Saved data entries
+++

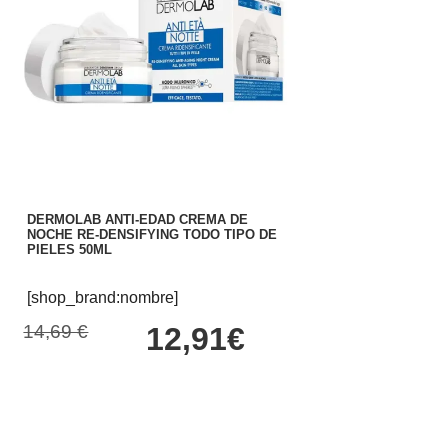
DERMOLAB ANTI-EDAD CREMA DE
NOCHE RE-DENSIFYING TODO TIPO DE
PIELES 50ML
[shop_brand:nombre]
14,69 €
12,91€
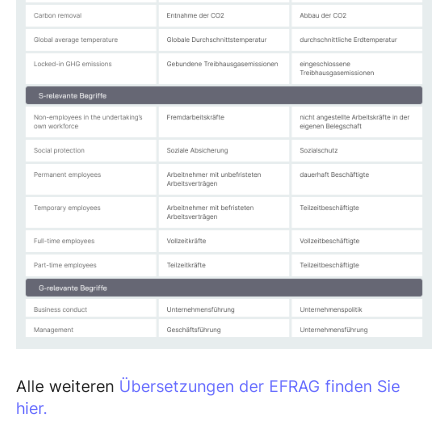
Alle weiteren
Übersetzungen der EFRAG finden Sie
hier.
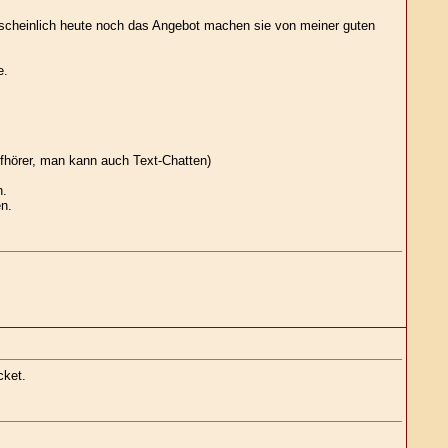
hrscheinlich heute noch das Angebot machen sie von meiner guten
e.
pfhörer, man kann auch Text-Chatten)
n.
n.
cket.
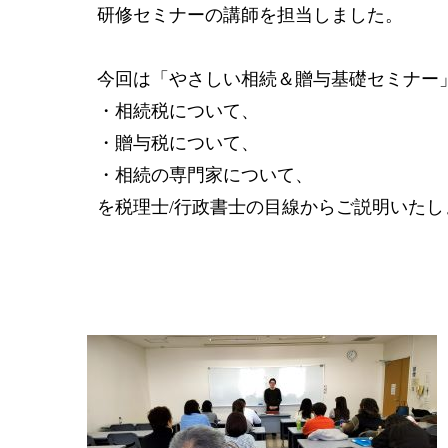
研修セミナーの講師を担当しました。
今回は「やさしい相続＆贈与基礎セミナー
・相続税について、
・贈与税について、
・相続の専門家について、
を税理士/行政書士の目線からご説明いたし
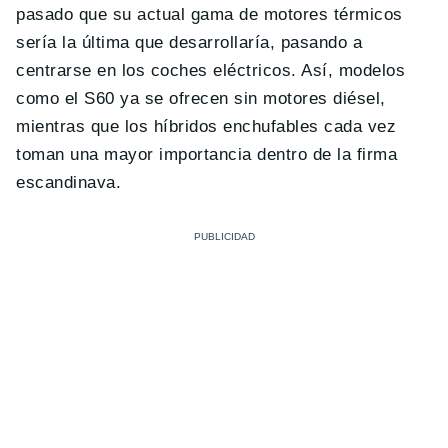
pasado que su actual gama de motores térmicos
sería la última que desarrollaría, pasando a
centrarse en los coches eléctricos. Así, modelos
como el S60 ya se ofrecen sin motores diésel,
mientras que los híbridos enchufables cada vez
toman una mayor importancia dentro de la firma
escandinava.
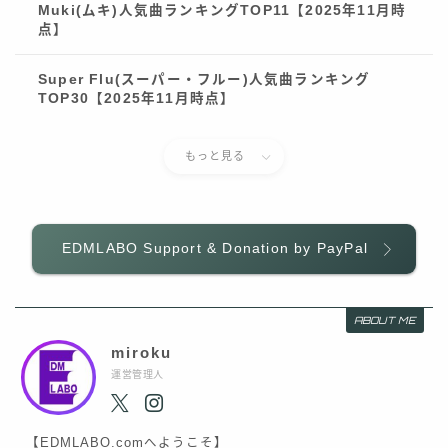
Muki(ムキ)人気曲ランキングTOP11【2025年11月時
点】
Super Flu(スーパー・フルー)人気曲ランキング
TOP30【2025年11月時点】
もっと見る
EDMLABO Support & Donation by PayPal
ABOUT ME
miroku
運営管理人
【EDMLABO.comへようこそ】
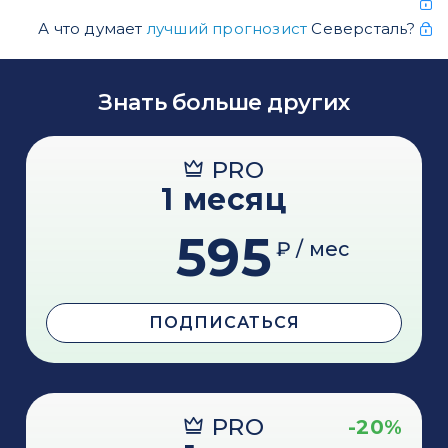
А что думает
лучший прогнозист
Северсталь?
Знать больше других
PRO
1 месяц
595
₽ / мес
ПОДПИСАТЬСЯ
PRO
-20%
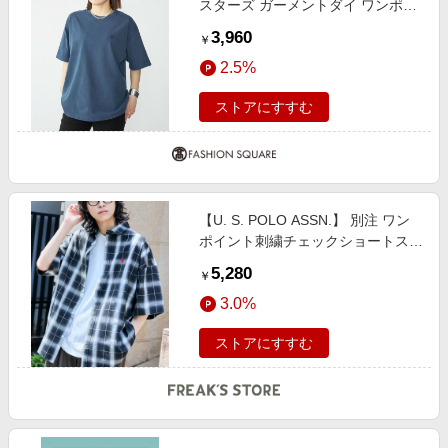
スターズ ガーメントダイ ワンポイ
ント Tシャツ コバルトブルー
3,960
￥
LARGE
2.5%
ストアにすすむ
【U. S. POLO ASSN.】 別注 ワン
ポイント刺繍チェックショートスリ
ーブシャツ【限定展開】
5,280
￥
3.0%
ストアにすすむ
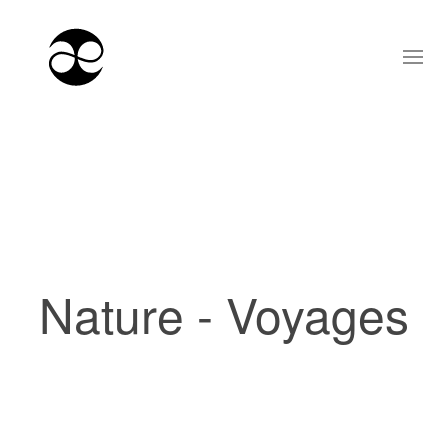
Nature - Voyages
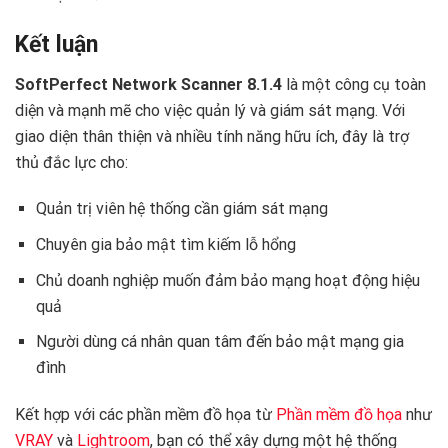
Kết luận
SoftPerfect Network Scanner 8.1.4
là một công cụ toàn
diện và mạnh mẽ cho việc quản lý và giám sát mạng. Với
giao diện thân thiện và nhiều tính năng hữu ích, đây là trợ
thủ đắc lực cho:
Quản trị viên hệ thống cần giám sát mạng
Chuyên gia bảo mật tìm kiếm lỗ hổng
Chủ doanh nghiệp muốn đảm bảo mạng hoạt động hiệu
quả
Người dùng cá nhân quan tâm đến bảo mật mạng gia
đình
Kết hợp với các phần mềm đồ họa từ
Phần mềm đồ họa
như
VRAY
và
Lightroom
, bạn có thể xây dựng một hệ thống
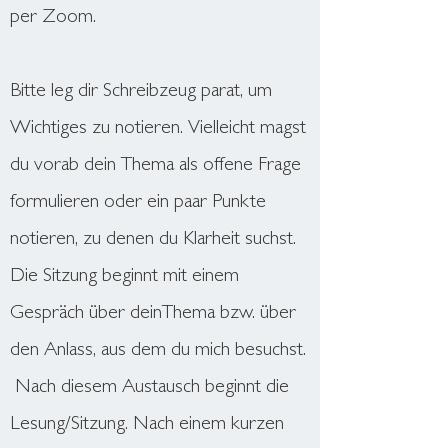
per Zoom.
Bitte leg dir Schreibzeug parat, um
Wichtiges zu notieren. Vielleicht magst
du vorab dein Thema als offene Frage
formulieren oder ein paar Punkte
notieren, zu denen du Klarheit suchst.
Die Sitzung beginnt mit einem
Gespräch über deinThema bzw. über
den Anlass, aus dem du mich besuchst.
Nach diesem Austausch beginnt die
Lesung/Sitzung.
Nach einem kurzen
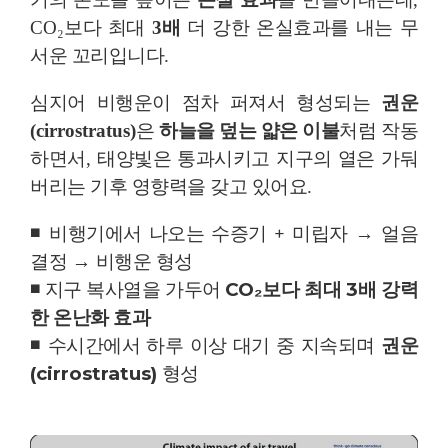
CO
₂
보다 최대
3
배
더 강한 온실효과를 내는 무
서운 꼬리입니다
.
심지어 비행운이 점차 퍼져서 형성되는
권운
(cirrostratus)
은
하늘을 덮는 얇은 이불
처럼 작동
하면서
,
태양빛은 통과시키고 지구의 열은 가둬
버리는 기후 영향력을 갖고 있어요
.
◾
비행기에서 나오는 수증기
+
미립자
→
얼음
결정
→
비행운 형성
◾
지구 복사열을 가두어
CO
₂
보다 최대
3
배 강력
한 온난화 효과
◾
수시간에서 하루 이상 대기 중 지속되며
권운
(cirrostratus)
형성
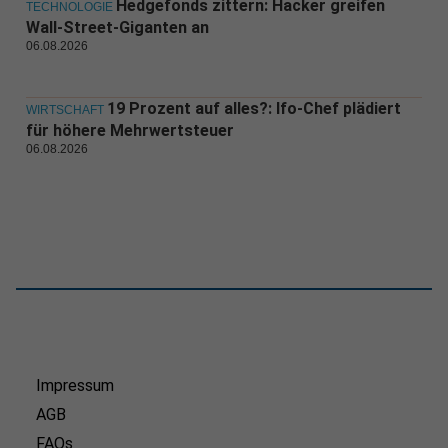
Hedgefonds zittern: Hacker greifen
TECHNOLOGIE
Wall-Street-Giganten an
06.08.2026
19 Prozent auf alles?: Ifo-Chef plädiert
WIRTSCHAFT
für höhere Mehrwertsteuer
06.08.2026
Impressum
AGB
FAQs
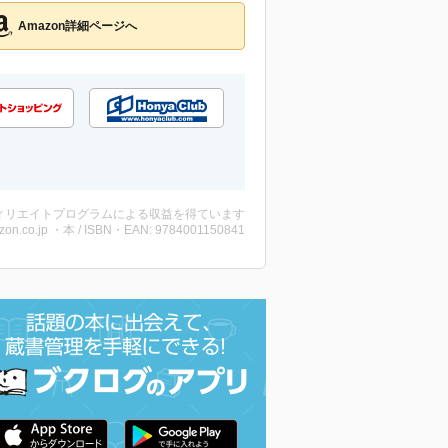
Amazon詳細ページへ
ィリエイトプログラムによる収益を得ています
zon.co.jp ・本 / ISBN・EAN: 9784001150841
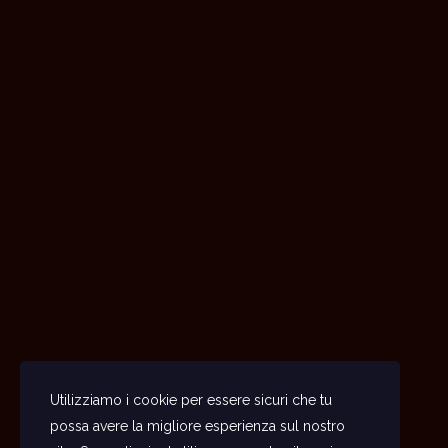
Utilizziamo i cookie per essere sicuri che tu
possa avere la migliore esperienza sul nostro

+++

Problem description: Return every line of text from all the records above, word for word, leaving out the pictures.

Task answer:
DERMOLAB ANTI-EDAD CREMA DE
NOCHE RE-DENSIFYING TODO TIPO DE
PIELES 50ML
[shop_brand:nombre]
14,69 €
12,91€
Alle weiteren
Übersetzungen der EFRAG finden Sie
hier.
hrscheinlich heute noch das Angebot machen sie von meiner guten
e.
pfhörer, man kann auch Text-Chatten)
n.
n.
cket.
研修セミナーの講師を担当しました。
今回は「やさしい相続＆贈与基礎セミナー
・相続税について、
・贈与税について、
・相続の専門家について、
を税理士/行政書士の目線からご説明いたし
pasado que su actual gama de motores térmicos
sería la última que desarrollaría, pasando a
centrarse en los coches eléctricos. Así, modelos
como el S60 ya se ofrecen sin motores diésel,
mientras que los híbridos enchufables cada vez
toman una mayor importancia dentro de la firma
escandinava.
Muki(ムキ)人気曲ランキングTOP11【2025年11月時
点】
Super Flu(スーパー・フルー)人気曲ランキング
TOP30【2025年11月時点】
もっと見る
EDMLABO Support & Donation by PayPal
ABOUT ME
miroku
運営管理人
【EDMLABO.comへようこそ】
А что думает
лучший прогнозист
Северсталь?
Знать больше других
PRO
1 месяц
595
₽ / мес
ПОДПИСАТЬСЯ
PRO
-20%
スターズ ガーメントダイ ワンポイ
ント Tシャツ コバルトブルー
3,960
￥
LARGE
2.5%
ストアにすすむ
【U. S. POLO ASSN.】 別注 ワン
ポイント刺繍チェックショートスリ
ーブシャツ【限定展開】
5,280
￥
3.0%
ストアにすすむ
Nature - Voyages
Kết luận
SoftPerfect Network Scanner 8.1.4
là một công cụ toàn
diện và mạnh mẽ cho việc quản lý và giám sát mạng. Với
giao diện thân thiện và nhiều tính năng hữu ích, đây là trợ
thủ đắc lực cho:
Quản trị viên hệ thống cần giám sát mạng
Chuyên gia bảo mật tìm kiếm lỗ hổng
Chủ doanh nghiệp muốn đảm bảo mạng hoạt động hiệu
quả
Người dùng cá nhân quan tâm đến bảo mật mạng gia
đình
Kết hợp với các phần mềm đồ họa từ
Phần mềm đồ họa
như
VRAY
và
Lightroom
, bạn có thể xây dựng một hệ thống
per Zoom.
Bitte leg dir Schreibzeug parat, um
Wichtiges zu notieren. Vielleicht magst
du vorab dein Thema als offene Frage
formulieren oder ein paar Punkte
notieren, zu denen du Klarheit suchst.
Die Sitzung beginnt mit einem
Gespräch über deinThema bzw. über
den Anlass, aus dem du mich besuchst.
Nach diesem Austausch beginnt die
Lesung/Sitzung.
Nach einem kurzen
CO
₂
보다 최대
3
배
더 강한 온실효과를 내는 무
서운 꼬리입니다
.
심지어 비행운이 점차 퍼져서 형성되는
권운
(cirrostratus)
은
하늘을 덮는 얇은 이불
처럼 작동
하면서
,
태양빛은 통과시키고 지구의 열은 가둬
버리는 기후 영향력을 갖고 있어요
.
◾
비행기에서 나오는 수증기
+
미립자
→
얼음
결정
→
비행운 형성
◾
지구 복사열을 가두어
CO
₂
보다 최대
3
배 강력
한 온난화 효과
◾
수시간에서 하루 이상 대기 중 지속되며
권운
(cirrostratus)
형성
Hedgefonds zittern: Hacker greifen
TECHNOLOGIE
Wall-Street-Giganten an
06.08.2026
19 Prozent auf alles?: Ifo-Chef plädiert
WIRTSCHAFT
für höhere Mehrwertsteuer
06.08.2026
Impressum
AGB
FAQs
Amazon詳細ページへ
ィリエイトプログラムによる収益を得ています
zon.co.jp ・本 / ISBN・EAN: 9784001150841
Utilizziamo i cookie per essere sicuri che tu
possa avere la migliore esperienza sul nostro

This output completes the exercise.